==== Document excerpt

Belaustegui spent nine years and one month on continuous active service with the

Air Force. Belaustegui contends that under § 4312(c)(4)(B), part of his service is

exempt from USERRA’s five-year limit. Section 4312(c)(4)(B) provides an

exception to the five-year limit for those servicemembers “ordered to or retained on

active duty (other than for training) under any provision of law because of a war or

national emergency declared by the President or the Congress, as determined by the

Secretary concerned.”

ILWU moved for summary judgment, arguing there is no triable issue of fact

regarding Belaustegui’s eligibility for an exemption under § 4312(c)(4)(B). The

district court granted judgment in ILWU’s favor on two alternative grounds. First,

2 the district court held that the Department of Labor regulations implementing

§ 4312(f) require documentation of an exemption under § 4312(c)(4)(B) and,

because Belaustegui failed to provide documentation, his claim fails as a matter of

law. Second, the district court held that, even if Belaustegui was not required to

provide documentation, he failed to demonstrate a genuine dispute of material fact

regarding his eligibility for an exemption under § 4312(c)(4)(B).

We affirm the district court’s grant of summary judgment in ILWU’s favor on

the second ground only. Belaustegui has presented no admissible evidence that his

order to reenlist was “because of a war or national emergency,” and thus he fails to

raise a genuine issue of material fact as to his eligibility for an exemption under 38

U.S.C. § 4312(c)(4)(B). See United States ex rel. Ali, 355 F.3d at 1144.

========
==== Data for analysis

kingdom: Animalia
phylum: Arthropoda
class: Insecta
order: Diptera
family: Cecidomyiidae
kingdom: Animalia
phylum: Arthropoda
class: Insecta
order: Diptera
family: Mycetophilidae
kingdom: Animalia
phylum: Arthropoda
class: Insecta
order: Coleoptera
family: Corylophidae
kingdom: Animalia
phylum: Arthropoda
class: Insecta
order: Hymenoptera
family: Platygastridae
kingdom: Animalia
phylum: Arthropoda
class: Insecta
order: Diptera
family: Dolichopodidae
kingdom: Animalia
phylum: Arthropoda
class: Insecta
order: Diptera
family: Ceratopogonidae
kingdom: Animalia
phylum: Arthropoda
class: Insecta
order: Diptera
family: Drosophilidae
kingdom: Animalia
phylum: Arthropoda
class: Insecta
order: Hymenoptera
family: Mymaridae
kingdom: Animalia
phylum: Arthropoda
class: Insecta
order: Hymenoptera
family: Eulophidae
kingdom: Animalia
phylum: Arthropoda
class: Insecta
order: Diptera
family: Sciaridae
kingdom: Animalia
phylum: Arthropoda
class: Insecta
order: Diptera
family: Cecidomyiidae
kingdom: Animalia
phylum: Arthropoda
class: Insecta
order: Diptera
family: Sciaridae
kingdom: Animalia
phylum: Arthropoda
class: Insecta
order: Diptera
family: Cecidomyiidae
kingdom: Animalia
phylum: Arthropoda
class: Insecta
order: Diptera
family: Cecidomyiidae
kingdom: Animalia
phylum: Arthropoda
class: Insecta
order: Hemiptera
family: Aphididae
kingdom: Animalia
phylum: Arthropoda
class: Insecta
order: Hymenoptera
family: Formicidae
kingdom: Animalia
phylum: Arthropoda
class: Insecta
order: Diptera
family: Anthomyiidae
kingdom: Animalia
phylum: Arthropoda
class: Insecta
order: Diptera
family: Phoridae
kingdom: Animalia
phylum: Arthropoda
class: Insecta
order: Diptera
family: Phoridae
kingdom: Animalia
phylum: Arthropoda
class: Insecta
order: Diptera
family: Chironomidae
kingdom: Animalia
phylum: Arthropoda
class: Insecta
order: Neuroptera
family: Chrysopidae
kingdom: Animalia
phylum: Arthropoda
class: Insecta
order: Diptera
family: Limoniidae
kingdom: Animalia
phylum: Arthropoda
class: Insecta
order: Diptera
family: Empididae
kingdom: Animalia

========

▶ _Required action 1_
Switch "admissible evidence" to "competent evidence" in the court opinion excerpt, and write out the passage from "regarding his eligibility" up to and including "F.3d at 1144.".
▶ _Required action 2_
Resume the court opinion excerpt on Belaustegui's USERRA claim against ILWU, beginning after its last sentence.

▶ _Response area 1_
regarding his eligibility for an exemption under § 4312(c)(4)(B).

We affirm the district court’s grant of summary judgment in ILWU’s favor on

the second ground only. Belaustegui has presented no competent evidence that his

order to reenlist was “because of a war or national emergency,” and thus he fails to

raise a genuine issue of material fact as to his eligibility for an exemption under 38

U.S.C. § 4312(c)(4)(B). See United States ex rel. Ali, 355 F.3d at 1144.

▶ _Response area 2_
Belaustegui claims that he is eligible for an exemption because, in 2007, his

commanding officer orally ordered him to reenlist to serve in the Global War on

Terrorism. Belaustegui submits his own deposition testimony to support this claim

yet does not identify the commanding officer, the officer’s rank, or any other details

about this oral order to reenlist.

At summary judgment, a court “may only consider admissible evidence”

when determining whether there is a genuine issue of material fact. Weil v. Citizens

Telecom Servs. Co., LLC, 922 F.3d 993, 998 (9th Cir. 2019); Fed. R. Civ. P. 56(c)(4)

(“An affidavit or declaration used to support or oppose a motion must . . . set out

3 facts that would be admissible in evidence . . . .”).

Here, even assuming that Belaustegui’s commanding officer orally directed

him to reenlist for the Global War on Terrorism and told him his reenlistment was

required for the war, the alleged statement is inadmissible hearsay. It is an out-of-

court statement offered for its truth: that Belaustegui was involuntarily ordered to

reenlist to serve because of the Global War on Terrorism. To be sure, “[i]f the

contents of a document can be presented in a form that would be admissible at trial—

for example, through live testimony by the author of the document—the mere fact

that the document itself might be excludable hearsay provides no basis for refusing

to consider it on summary judgment.” Sandoval v. County of San Diego, 985 F.3d

657, 666 (9th Cir. 2021). But here, making the relevant statements admissible would

require Belaustegui’s commanding officer to testify. And Belaustegui cannot

identify the commanding officer, let alone present testimony from the commanding

officer, so the relevant contents of Belaustegui’s deposition and interrogatory

responses cannot be presented in an admissible form at trial.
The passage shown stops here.